Le surtourisme cause la dégradation des sites naturels

Le réchauffement climatique n’est donc pas le seul en cause. Sur cette plage, les 5 000 visiteurs quotidiens ont effectivement entrainé la dégradation des fonds marins, la perte de 60 % des récifs coralliens et l’érosion de la plage. 

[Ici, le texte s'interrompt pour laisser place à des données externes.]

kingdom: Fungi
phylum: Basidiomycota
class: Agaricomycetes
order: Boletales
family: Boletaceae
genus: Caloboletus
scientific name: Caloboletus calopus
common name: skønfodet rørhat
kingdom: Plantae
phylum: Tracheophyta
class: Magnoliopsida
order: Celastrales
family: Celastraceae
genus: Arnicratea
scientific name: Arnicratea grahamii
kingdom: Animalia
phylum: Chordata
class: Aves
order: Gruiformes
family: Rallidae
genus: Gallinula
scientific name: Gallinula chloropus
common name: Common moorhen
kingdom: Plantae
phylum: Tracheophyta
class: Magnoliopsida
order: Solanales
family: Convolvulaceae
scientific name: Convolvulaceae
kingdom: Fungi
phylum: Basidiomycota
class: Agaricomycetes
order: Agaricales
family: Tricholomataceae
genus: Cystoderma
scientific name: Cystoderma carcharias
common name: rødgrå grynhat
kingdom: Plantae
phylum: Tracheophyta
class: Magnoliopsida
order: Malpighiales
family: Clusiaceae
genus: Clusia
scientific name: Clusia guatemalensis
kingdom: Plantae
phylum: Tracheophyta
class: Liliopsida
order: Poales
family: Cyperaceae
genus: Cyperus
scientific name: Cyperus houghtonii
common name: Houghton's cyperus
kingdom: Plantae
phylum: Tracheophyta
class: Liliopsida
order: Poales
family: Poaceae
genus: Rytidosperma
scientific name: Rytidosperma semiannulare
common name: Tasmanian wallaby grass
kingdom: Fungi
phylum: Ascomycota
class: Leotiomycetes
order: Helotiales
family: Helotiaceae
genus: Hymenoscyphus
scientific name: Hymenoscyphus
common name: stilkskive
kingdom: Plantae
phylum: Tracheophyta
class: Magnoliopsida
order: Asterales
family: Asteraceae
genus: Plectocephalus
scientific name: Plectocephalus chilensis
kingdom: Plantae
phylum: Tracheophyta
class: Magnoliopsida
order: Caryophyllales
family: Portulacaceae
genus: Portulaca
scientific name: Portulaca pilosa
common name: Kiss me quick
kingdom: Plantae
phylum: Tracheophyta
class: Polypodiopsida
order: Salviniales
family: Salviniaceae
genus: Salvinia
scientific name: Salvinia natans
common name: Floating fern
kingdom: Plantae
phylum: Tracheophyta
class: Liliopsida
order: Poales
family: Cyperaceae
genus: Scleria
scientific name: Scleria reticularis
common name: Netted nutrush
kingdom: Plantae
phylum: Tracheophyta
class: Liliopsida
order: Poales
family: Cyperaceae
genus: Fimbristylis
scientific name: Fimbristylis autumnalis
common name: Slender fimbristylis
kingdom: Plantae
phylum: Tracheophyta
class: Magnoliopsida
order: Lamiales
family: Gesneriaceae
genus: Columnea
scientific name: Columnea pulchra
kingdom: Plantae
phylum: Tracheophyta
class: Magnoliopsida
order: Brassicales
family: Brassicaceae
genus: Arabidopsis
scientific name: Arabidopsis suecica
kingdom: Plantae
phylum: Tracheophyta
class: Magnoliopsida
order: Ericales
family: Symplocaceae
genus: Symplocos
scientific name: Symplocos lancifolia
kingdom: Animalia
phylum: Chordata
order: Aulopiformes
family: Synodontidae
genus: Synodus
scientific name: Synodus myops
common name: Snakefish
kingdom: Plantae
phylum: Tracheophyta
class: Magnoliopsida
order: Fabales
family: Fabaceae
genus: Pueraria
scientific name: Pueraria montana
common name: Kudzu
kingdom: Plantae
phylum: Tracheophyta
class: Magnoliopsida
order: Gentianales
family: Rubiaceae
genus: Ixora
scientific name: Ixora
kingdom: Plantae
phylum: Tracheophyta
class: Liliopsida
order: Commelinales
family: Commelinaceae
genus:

Environ 1,5 milliards de touristes ont parcouru le monde en 2019 selon l'Organisation mondial du tourisme, se rendant dans des zones asphyxiées et endommageant des sites naturels parfois protégés. D'après une étude parue en 2018 dans la revue Nature, le tourisme mondial serait ainsi responsable de 8 % des émissions de gaz à effet de serre, mais aussi de la destruction de la biodiversité de ces lieux naturels par les déchets, les transports ou la visite massive de ces endroits.

Les quotas pour sauver les sites naturels du surtourisme

Plusieurs lieux touristiques, comme Maya Bay, ont instauré des mesures similaires de quotas ou de limitation des visiteurs pour préserver leur patrimoine naturel. Le Bhoutan, au sud de l'Asie, par exemple, a mis en place sa politique de "Haute valeur - faible volume". Celle-ci oblige les touristes désirant séjourner dans le pays à payer un tarif de 140 euros par jour afin de préserver sa culture mais aussi son environnement des touristes et des treks en moto.

Le Machu Picchu, site Inca perché en haut de la Cordillère des Andes, s’est vu appliqué en 2017 un quota de 5 000 visiteurs par jour avec 600 personnes sur chaque créneau toutes les quatre heures. Les autorités péruviennes désirant préserver la nature environnante des ravages du million et demi de visiteurs en 2018 ont aussi imposé l’obligation de prendre un guide pour visiter ce sanctuaire naturel et historique.

En France, les Calanques de Marseille, avec leurs 3 millions de visiteurs à l’été 2020 et leur lot de déchets, pollution et piétinement de l'espace naturel ont aussi instauré un quota de 500 à 600 personnes par jour avec un système de réservation sur Internet, et l'interdiction d’accès aux véhicules à moteurs lors des périodes de forte affluence.